DATA EXTRACTS Block Start

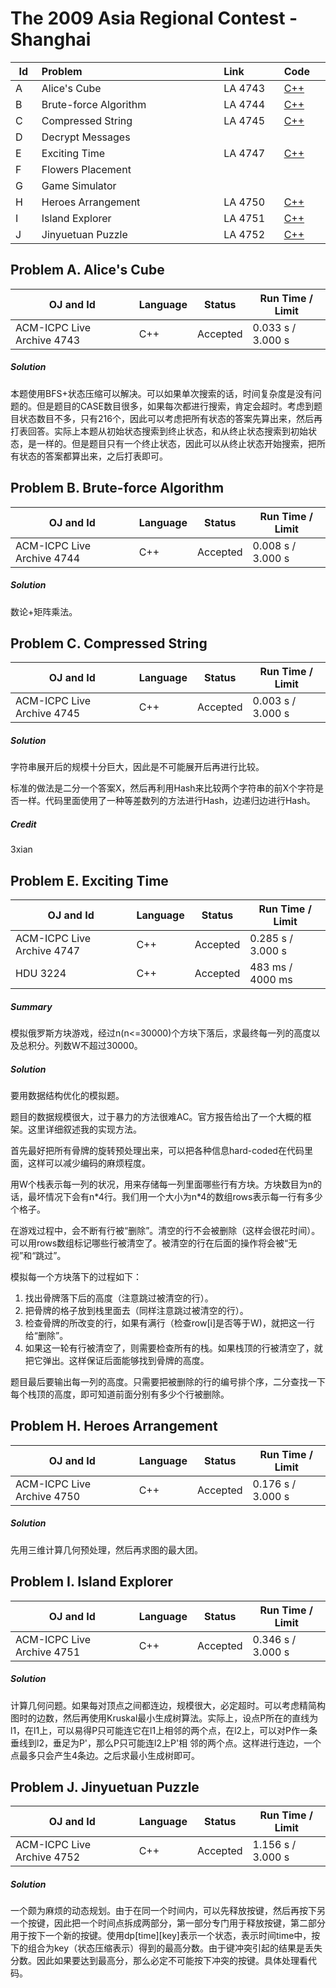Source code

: # The 2009 Asia Regional Contest - Shanghai

<table>
<thead>
<th width='40px' align='center'>Id</th>
<th width='500px' align='left'>Problem</th>
<th width='130px' align='left'>Link</th>
<th width='80px' align='left'>Code</th>
</thead>
<tbody>
<tr><td>A</td>   <td>Alice's Cube</td>   <td>LA 4743</td>   <td><a href='la4743.cpp'>C++</a></td>   </tr>
<tr><td>B</td>   <td>Brute-force Algorithm</td>   <td>LA 4744</td>   <td><a href='la4744.cpp'>C++</a></td>   </tr>
<tr><td>C</td>   <td>Compressed String</td>   <td>LA 4745</td>   <td><a href='la4745.cpp'>C++</a></td>   </tr>
<tr><td>D</td>   <td>Decrypt Messages</td>   <td></td>   <td></td>   </tr>
<tr><td>E</td>   <td>Exciting Time</td>   <td>LA 4747</td>   <td><a href='la4747.cpp'>C++</a></td>   </tr>
<tr><td>F</td>   <td>Flowers Placement</td>   <td></td>   <td></td>   </tr>
<tr><td>G</td>   <td>Game Simulator</td>   <td></td>   <td></td>   </tr>
<tr><td>H</td>   <td>Heroes Arrangement</td>   <td>LA 4750</td>   <td><a href='la4750.cpp'>C++</a></td>   </tr>
<tr><td>I</td>   <td>Island Explorer</td>   <td>LA 4751</td>   <td><a href='la4751.cpp'>C++</a></td>   </tr>
<tr><td>J</td>   <td>Jinyuetuan Puzzle</td>   <td>LA 4752</td>   <td><a href='la4752.cpp'>C++</a></td>   </tr>
</tbody>
</table>

## Problem A. Alice's Cube


OJ and Id							| Language	| Status        | Run Time / Limit            |
-----------------------				| --------	| ------------- | -------------               |
ACM-ICPC Live Archive 4743			| C++		| Accepted		| 0.033 s / 3.000 s			  |


##### Solution
本题使用BFS+状态压缩可以解决。可以如果单次搜索的话，时间复杂度是没有问题的。但是题目的CASE数目很多，如果每次都进行搜索，肯定会超时。考虑到题目状态数目不多，只有216个，因此可以考虑把所有状态的答案先算出来，然后再打表回答。实际上本题从初始状态搜索到终止状态，和从终止状态搜索到初始状态，是一样的。但是题目只有一个终止状态，因此可以从终止状态开始搜索，把所有状态的答案都算出来，之后打表即可。



## Problem B. Brute-force Algorithm


OJ and Id							| Language	| Status        | Run Time / Limit            |
-----------------------				| --------	| ------------- | -------------               |
ACM-ICPC Live Archive 4744			| C++		| Accepted		| 0.008 s / 3.000 s			  |

##### Solution
数论+矩阵乘法。


## Problem C. Compressed String


OJ and Id							| Language	| Status        | Run Time / Limit            |
-----------------------				| --------	| ------------- | -------------               |
ACM-ICPC Live Archive 4745			| C++		| Accepted		| 0.003 s / 3.000 s			  |

##### Solution
字符串展开后的规模十分巨大，因此是不可能展开后再进行比较。

标准的做法是二分一个答案X，然后再利用Hash来比较两个字符串的前X个字符是否一样。代码里面使用了一种等差数列的方法进行Hash，边递归边进行Hash。 

##### Credit
3xian



## Problem E. Exciting Time


OJ and Id							| Language	| Status        | Run Time / Limit            |
-----------------------				| --------	| ------------- | -------------               |
ACM-ICPC Live Archive 4747			| C++		| Accepted		| 0.285 s / 3.000 s			  |
HDU 3224							| C++		| Accepted		| 483 ms / 4000 ms		      |

##### Summary
模拟俄罗斯方块游戏，经过n(n<=30000)个方块下落后，求最终每一列的高度以及总积分。列数W不超过30000。
##### Solution
要用数据结构优化的模拟题。

题目的数据规模很大，过于暴力的方法很难AC。官方报告给出了一个大概的框架。这里详细叙述我的实现方法。

首先最好把所有骨牌的旋转预处理出来，可以把各种信息hard-coded在代码里面，这样可以减少编码的麻烦程度。

用W个栈表示每一列的状况，用来存储每一列里面哪些行有方块。方块数目为n的话，最坏情况下会有n\*4行。我们用一个大小为n\*4的数组rows表示每一行有多少个格子。

在游戏过程中，会不断有行被“删除”。清空的行不会被删除（这样会很花时间）。可以用rows数组标记哪些行被清空了。被清空的行在后面的操作将会被“无视”和“跳过”。

模拟每一个方块落下的过程如下：

1. 找出骨牌落下后的高度（注意跳过被清空的行）。
2. 把骨牌的格子放到栈里面去（同样注意跳过被清空的行）。
3. 检查骨牌的所改变的行，如果有满行（检查row[i]是否等于W)，就把这一行给“删除”。
4. 如果这一轮有行被清空了，则需要检查所有的栈。如果栈顶的行被清空了，就把它弹出。这样保证后面能够找到骨牌的高度。

题目最后要输出每一列的高度。只需要把被删除的行的编号排个序，二分查找一下每个栈顶的高度，即可知道前面分别有多少个行被删除。


## Problem H. Heroes Arrangement


OJ and Id							| Language	| Status        | Run Time / Limit            |
-----------------------				| --------	| ------------- | -------------               |
ACM-ICPC Live Archive 4750			| C++		| Accepted		| 0.176 s / 3.000 s			  |


##### Solution
先用三维计算几何预处理，然后再求图的最大团。


## Problem I. Island Explorer


OJ and Id							| Language	| Status        | Run Time / Limit            |
-----------------------				| --------	| ------------- | -------------               |
ACM-ICPC Live Archive 4751			| C++		| Accepted		| 0.346 s / 3.000 s			  |

##### Solution

计算几何问题。如果每对顶点之间都连边，规模很大，必定超时。可以考虑精简构图时的边数，然后再使用Kruskal最小生成树算法。实际上，设点P所在的直线为l1，在l1上，可以易得P只可能连它在l1上相邻的两个点，在l2上，可以对P作一条垂线到l2，垂足为P'，那么P只可能连l2上P'相 邻的两个点。这样进行连边，一个点最多只会产生4条边。之后求最小生成树即可。 

## Problem J. Jinyuetuan Puzzle


OJ and Id							| Language	| Status        | Run Time / Limit            |
-----------------------				| --------	| ------------- | -------------               |
ACM-ICPC Live Archive 4752			| C++		| Accepted		| 1.156 s / 3.000 s			  |

##### Solution

一个颇为麻烦的动态规划。由于在同一个时间内，可以先释放按键，然后再按下另一个按键，因此把一个时间点拆成两部分，第一部分专门用于释放按键，第二部分用于按下一个新的按键。使用dp[time][key]表示一个状态，表示时间time中，按下的组合为key（状态压缩表示）得到的最高分数。由于键冲突引起的结果是丢失分数。因此如果要达到最高分，那么必定不可能按下冲突的按键。具体处理看代码。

DATA EXTRACTS Block End

WORK REQUEST:
In your copy, include every record word for word but no pictures.

FINISHED TASK:
Source code

: # The 2009 Asia Regional Contest - Shanghai

<table>
<thead>
<th width='40px' align='center'>Id</th>
<th width='500px' align='left'>Problem</th>
<th width='130px' align='left'>Link</th>
<th width='80px' align='left'>Code</th>
</thead>
<tbody>
<tr><td>A</td>   <td>Alice's Cube</td>   <td>LA 4743</td>   <td><a href='la4743.cpp'>C++</a></td>   </tr>
<tr><td>B</td>   <td>Brute-force Algorithm</td>   <td>LA 4744</td>   <td><a href='la4744.cpp'>C++</a></td>   </tr>
<tr><td>C</td>   <td>Compressed String</td>   <td>LA 4745</td>   <td><a href='la4745.cpp'>C++</a></td>   </tr>
<tr><td>D</td>   <td>Decrypt Messages</td>   <td></td>   <td></td>   </tr>
<tr><td>E</td>   <td>Exciting Time</td>   <td>LA 4747</td>   <td><a href='la4747.cpp'>C++</a></td>   </tr>
<tr><td>F</td>   <td>Flowers Placement</td>   <td></td>   <td></td>   </tr>
<tr><td>G</td>   <td>Game Simulator</td>   <td></td>   <td></td>   </tr>
<tr><td>H</td>   <td>Heroes Arrangement</td>   <td>LA 4750</td>   <td><a href='la4750.cpp'>C++</a></td>   </tr>
<tr><td>I</td>   <td>Island Explorer</td>   <td>LA 4751</td>   <td><a href='la4751.cpp'>C++</a></td>   </tr>
<tr><td>J</td>   <td>Jinyuetuan Puzzle</td>   <td>LA 4752</td>   <td><a href='la4752.cpp'>C++</a></td>   </tr>
</tbody>
</table>

## Problem A. Alice's Cube


OJ and Id							| Language	| Status        | Run Time / Limit            |
-----------------------				| --------	| ------------- | -------------               |
ACM-ICPC Live Archive 4743			| C++		| Accepted		| 0.033 s / 3.000 s			  |


##### Solution
本题使用BFS+状态压缩可以解决。可以如果单次搜索的话，时间复杂度是没有问题的。但是题目的CASE数目很多，如果每次都进行搜索，肯定会超时。考虑到题目状态数目不多，只有216个，因此可以考虑把所有状态的答案先算出来，然后再打表回答。实际上本题从初始状态搜索到终止状态，和从终止状态搜索到初始状态，是一样的。但是题目只有一个终止状态，因此可以从终止状态开始搜索，把所有状态的答案都算出来，之后打表即可。



## Problem B. Brute-force Algorithm


OJ and Id							| Language	| Status        | Run Time / Limit            |
-----------------------				| --------	| ------------- | -------------               |
ACM-ICPC Live Archive 4744			| C++		| Accepted		| 0.008 s / 3.000 s			  |

##### Solution
数论+矩阵乘法。


## Problem C. Compressed String


OJ and Id							| Language	| Status        | Run Time / Limit            |
-----------------------				| --------	| ------------- | -------------               |
ACM-ICPC Live Archive 4745			| C++		| Accepted		| 0.003 s / 3.000 s			  |

##### Solution
字符串展开后的规模十分巨大，因此是不可能展开后再进行比较。

标准的做法是二分一个答案X，然后再利用Hash来比较两个字符串的前X个字符是否一样。代码里面使用了一种等差数列的方法进行Hash，边递归边进行Hash。 

##### Credit
3xian



## Problem E. Exciting Time


OJ and Id							| Language	| Status        | Run Time / Limit            |
-----------------------				| --------	| ------------- | -------------               |
ACM-ICPC Live Archive 4747			| C++		| Accepted		| 0.285 s / 3.000 s			  |
HDU 3224							| C++		| Accepted		| 483 ms / 4000 ms		      |

##### Summary
模拟俄罗斯方块游戏，经过n(n<=30000)个方块下落后，求最终每一列的高度以及总积分。列数W不超过30000。
##### Solution
要用数据结构优化的模拟题。

题目的数据规模很大，过于暴力的方法很难AC。官方报告给出了一个大概的框架。这里详细叙述我的实现方法。

首先最好把所有骨牌的旋转预处理出来，可以把各种信息hard-coded在代码里面，这样可以减少编码的麻烦程度。

用W个栈表示每一列的状况，用来存储每一列里面哪些行有方块。方块数目为n的话，最坏情况下会有n\*4行。我们用一个大小为n\*4的数组rows表示每一行有多少个格子。

在游戏过程中，会不断有行被“删除”。清空的行不会被删除（这样会很花时间）。可以用rows数组标记哪些行被清空了。被清空的行在后面的操作将会被“无视”和“跳过”。

模拟每一个方块落下的过程如下：

1. 找出骨牌落下后的高度（注意跳过被清空的行）。
2. 把骨牌的格子放到栈里面去（同样注意跳过被清空的行）。
3. 检查骨牌的所改变的行，如果有满行（检查row[i]是否等于W)，就把这一行给“删除”。
4. 如果这一轮有行被清空了，则需要检查所有的栈。如果栈顶的行被清空了，就把它弹出。这样保证后面能够找到骨牌的高度。

题目最后要输出每一列的高度。只需要把被删除的行的编号排个序，二分查找一下每个栈顶的高度，即可知道前面分别有多少个行被删除。


## Problem H. Heroes Arrangement


OJ and Id							| Language	| Status        | Run Time / Limit            |
-----------------------				| --------	| ------------- | -------------               |
ACM-ICPC Live Archive 4750			| C++		| Accepted		| 0.176 s / 3.000 s			  |


##### Solution
先用三维计算几何预处理，然后再求图的最大团。


## Problem I. Island Explorer


OJ and Id							| Language	| Status        | Run Time / Limit            |
-----------------------				| --------	| ------------- | -------------               |
ACM-ICPC Live Archive 4751			| C++		| Accepted		| 0.346 s / 3.000 s			  |

##### Solution

计算几何问题。如果每对顶点之间都连边，规模很大，必定超时。可以考虑精简构图时的边数，然后再使用Kruskal最小生成树算法。实际上，设点P所在的直线为l1，在l1上，可以易得P只可能连它在l1上相邻的两个点，在l2上，可以对P作一条垂线到l2，垂足为P'，那么P只可能连l2上P'相 邻的两个点。这样进行连边，一个点最多只会产生4条边。之后求最小生成树即可。 

## Problem J. Jinyuetuan Puzzle


OJ and Id							| Language	| Status        | Run Time / Limit            |
-----------------------				| --------	| ------------- | -------------               |
ACM-ICPC Live Archive 4752			| C++		| Accepted		| 1.156 s / 3.000 s			  |

##### Solution

一个颇为麻烦的动态规划。由于在同一个时间内，可以先释放按键，然后再按下另一个按键，因此把一个时间点拆成两部分，第一部分专门用于释放按键，第二部分用于按下一个新的按键。使用dp[time][key]表示一个状态，表示时间time中，按下的组合为key（状态压缩表示）得到的最高分数。由于键冲突引起的结果是丢失分数。因此如果要达到最高分，那么必定不可能按下冲突的按键。具体处理看代码。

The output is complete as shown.